I didn’t buy Barbie dolls for my daughters when they were growing up. I wasn’t sure that was the role modeling I wanted for them. (In full disclosure, they DID receive Barbie dolls from their paternal grandma.) But now there are options. National Geographic has teamed up with Mattel to offer explorer Barbie dolls that display all-terrain boots and gear rather than “tiaras and high heels.” The line includes “an astrophysicist, a conservationist, an entomologist, a marine biologist, and a nature photojournalist.”
Scientific Insights for a Meaningful Life
The Greater Good Magazine recently published an article titled: “The Top 10 Insights from the ‘Science of a Meaningful Life’ in 2019.” I listed the ten subheadings to give you a flavor of the ideas. It’s a start, but the entire short article is worth reading.
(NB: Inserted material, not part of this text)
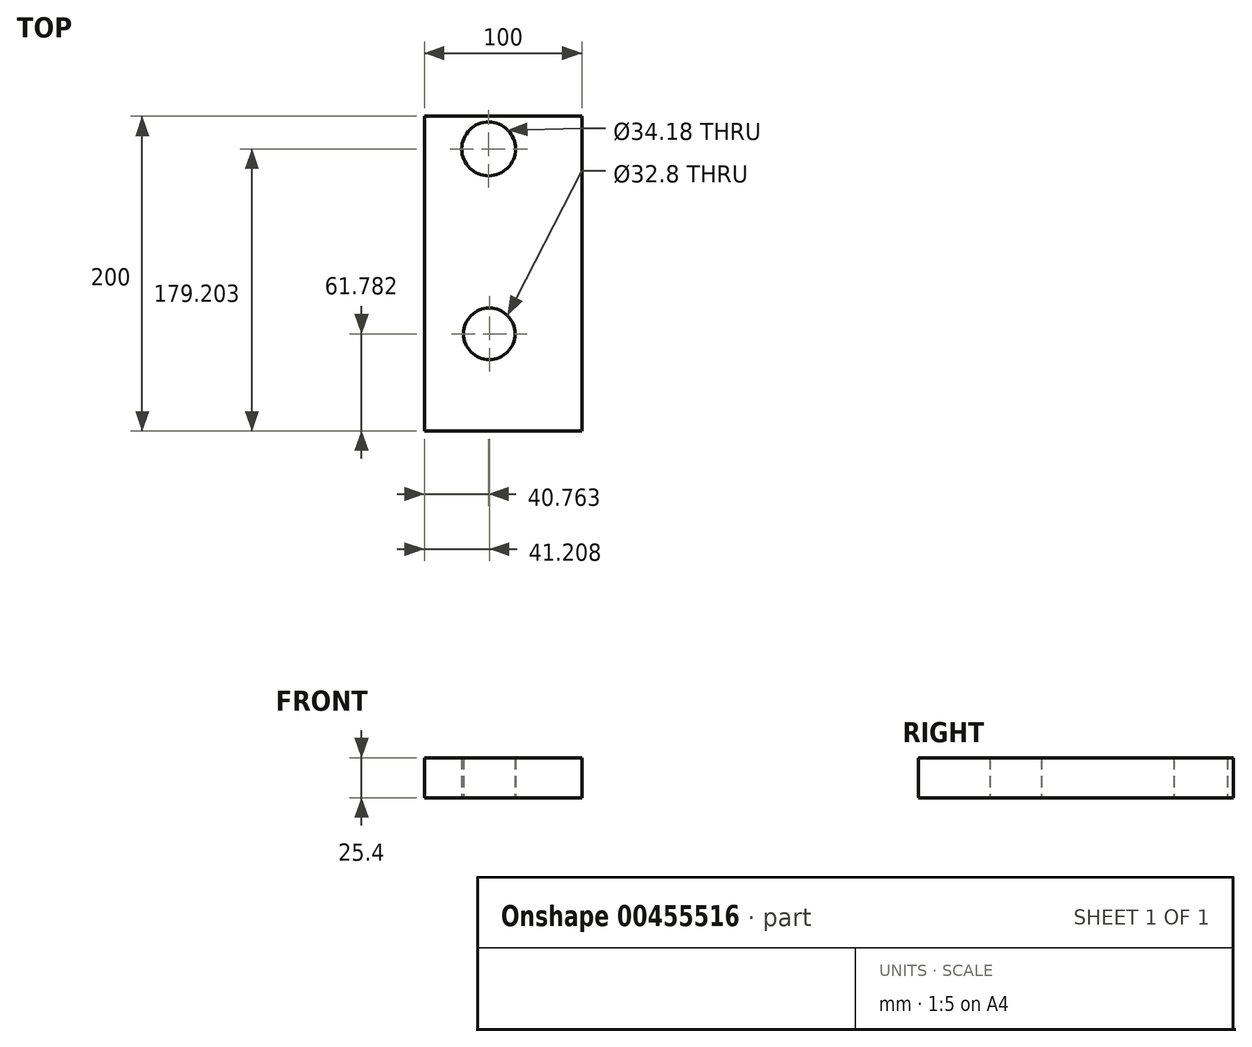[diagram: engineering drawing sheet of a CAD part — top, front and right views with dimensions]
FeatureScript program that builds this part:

- Happy people are more willing to tackle social problems
- In the long run, diversity wins
- Awe changes our brains for the better
- Treating yourself gets old fast—but giving to others doesn’t
- Practicing loving-kindness slows aging
- Your partner’s emotional health could affect your longevity
- People who are more forgiving sleep better
- Kids who engage in the arts feel better about themselves
- Feeling grateful makes us more honest
- Seeing goals as a journey makes you more likely to stick to them
Humans are Cooling Off
What is the average body temperature? Since the late 1800s, 98.6° F (37° C) was considered the average temperature for a healthy individual. However, that norm is changing. In a study published in the journal eLife, researchers from Stanford University analyzed over 600,000 measurements from almost 200,000 people in three databases. One was from Civil War veterans, the second from a national study in the 1970s, and the third from a Stanford database from the 2000s. After “adjusting for age, height, weight and, in some models date and time of day,” the study indicated that the average American body temperature has dropped about 0.05 F per decade. This is consistent with a separate British study from 2017 that “showed a decrease in the average from 98.6F [to about] about 97.88 F or 36.6 degrees Celsius.”